# Qué harás:
- a) Resume en dos oraciones el artículo sobre el oficio de actor.
- b) Edita el artículo sobre el oficio de actor desde "Juego de Tronos." hasta "reviente las tuberías.", sustituyendo "fontanero" por "electricista".
- c) Continúa el artículo sobre el oficio de actor a partir de su última oración.

# Fragmento del documento:
⟨
Ser actor es un trabajo

Juego de Tronos. En Twitter

Hace unos días se montó un pitoste fenomenal en twitter porque una de las actrices de la segunda temporada de Juego de Tronos no se había leído los libros. Los fans la acusaban de faltarles el respeto, a ellos y a su adoración.

Yo, que soy actriz aficionada desde los cuatro años y directora amateur de teatro desde los diez, también me enfado, pero por otra razón. Ser actor es un trabajo. El talento natural ayuda, pero no es suficiente.

A la gente se le olvida que el actor es un profesional como lo puede ser un fontanero.  Arreglar un grifo lo puede hacer un manitas, pero el fontanero se ha formado para que el atasco no te reviente las tuberías.
⟩
[Registros extraídos]
⟨
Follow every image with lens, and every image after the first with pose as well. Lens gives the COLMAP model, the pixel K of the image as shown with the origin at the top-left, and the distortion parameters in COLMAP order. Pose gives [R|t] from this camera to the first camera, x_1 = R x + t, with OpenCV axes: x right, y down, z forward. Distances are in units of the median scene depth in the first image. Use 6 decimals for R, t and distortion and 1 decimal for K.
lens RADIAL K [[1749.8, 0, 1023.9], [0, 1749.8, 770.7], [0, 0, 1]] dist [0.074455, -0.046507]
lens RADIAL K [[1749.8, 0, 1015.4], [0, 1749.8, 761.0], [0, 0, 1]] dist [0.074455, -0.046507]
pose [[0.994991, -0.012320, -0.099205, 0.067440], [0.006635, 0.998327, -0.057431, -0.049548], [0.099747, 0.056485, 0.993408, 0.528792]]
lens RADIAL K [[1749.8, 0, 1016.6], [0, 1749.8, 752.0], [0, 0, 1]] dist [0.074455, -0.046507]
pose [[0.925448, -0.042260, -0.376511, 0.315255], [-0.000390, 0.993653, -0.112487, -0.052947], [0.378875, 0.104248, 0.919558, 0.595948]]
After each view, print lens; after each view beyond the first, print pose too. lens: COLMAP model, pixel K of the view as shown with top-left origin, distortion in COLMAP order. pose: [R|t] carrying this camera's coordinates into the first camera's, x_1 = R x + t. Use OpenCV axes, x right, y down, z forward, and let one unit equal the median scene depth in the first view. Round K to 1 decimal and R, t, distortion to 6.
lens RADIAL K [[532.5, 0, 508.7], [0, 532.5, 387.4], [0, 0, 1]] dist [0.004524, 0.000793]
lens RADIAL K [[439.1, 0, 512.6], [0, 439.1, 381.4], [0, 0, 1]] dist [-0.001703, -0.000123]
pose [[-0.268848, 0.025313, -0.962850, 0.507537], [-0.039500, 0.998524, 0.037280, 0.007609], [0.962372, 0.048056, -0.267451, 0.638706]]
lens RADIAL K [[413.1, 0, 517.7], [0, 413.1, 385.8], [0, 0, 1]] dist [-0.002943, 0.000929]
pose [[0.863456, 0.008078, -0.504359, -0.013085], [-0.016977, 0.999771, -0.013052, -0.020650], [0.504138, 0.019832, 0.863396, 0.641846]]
⟩
# Respuestas esperadas:
- a) Una actriz de la segunda temporada de Juego de Tronos causó un gran revuelo en Twitter por no haberse leído los libros, y los fans la acusaron de faltarles el respeto. Quien escribe, actriz aficionada y directora amateur de teatro, también se enfada, pero porque ser actor es un trabajo en el que el talento natural no basta, y el actor es un profesional formado como lo es un fontanero.

- b)
Juego de Tronos. En Twitter

Hace unos días se montó un pitoste fenomenal en twitter porque una de las actrices de la segunda temporada de Juego de Tronos no se había leído los libros. Los fans la acusaban de faltarles el respeto, a ellos y a su adoración.

Yo, que soy actriz aficionada desde los cuatro años y directora amateur de teatro desde los diez, también me enfado, pero por otra razón. Ser actor es un trabajo. El talento natural ayuda, pero no es suficiente.

A la gente se le olvida que el actor es un profesional como lo puede ser un electricista.  Arreglar un grifo lo puede hacer un manitas, pero el electricista se ha formado para que el atasco no te reviente las tuberías.

- c)
Cómo ser actor. O actriz

Las tablas, los cursos, el método Stanivslasky y la Escuela de Arte Dramático, entre otros, forman al actor, de manera a que éste sepa crear la cuarta pared que lo separa del público (o de la cámara) y lo introduce en su personaje. Para ponerse la piel de otro, todos los medios son válidos,  de la meditación a la inmersión en la vida real, cada profesional busca sus artimañas para volverse otra persona y hacernos creer una historia que no es la suya.

Los que pueden, claro. Se me viene a la mente Ben Stiller, no sé porqué.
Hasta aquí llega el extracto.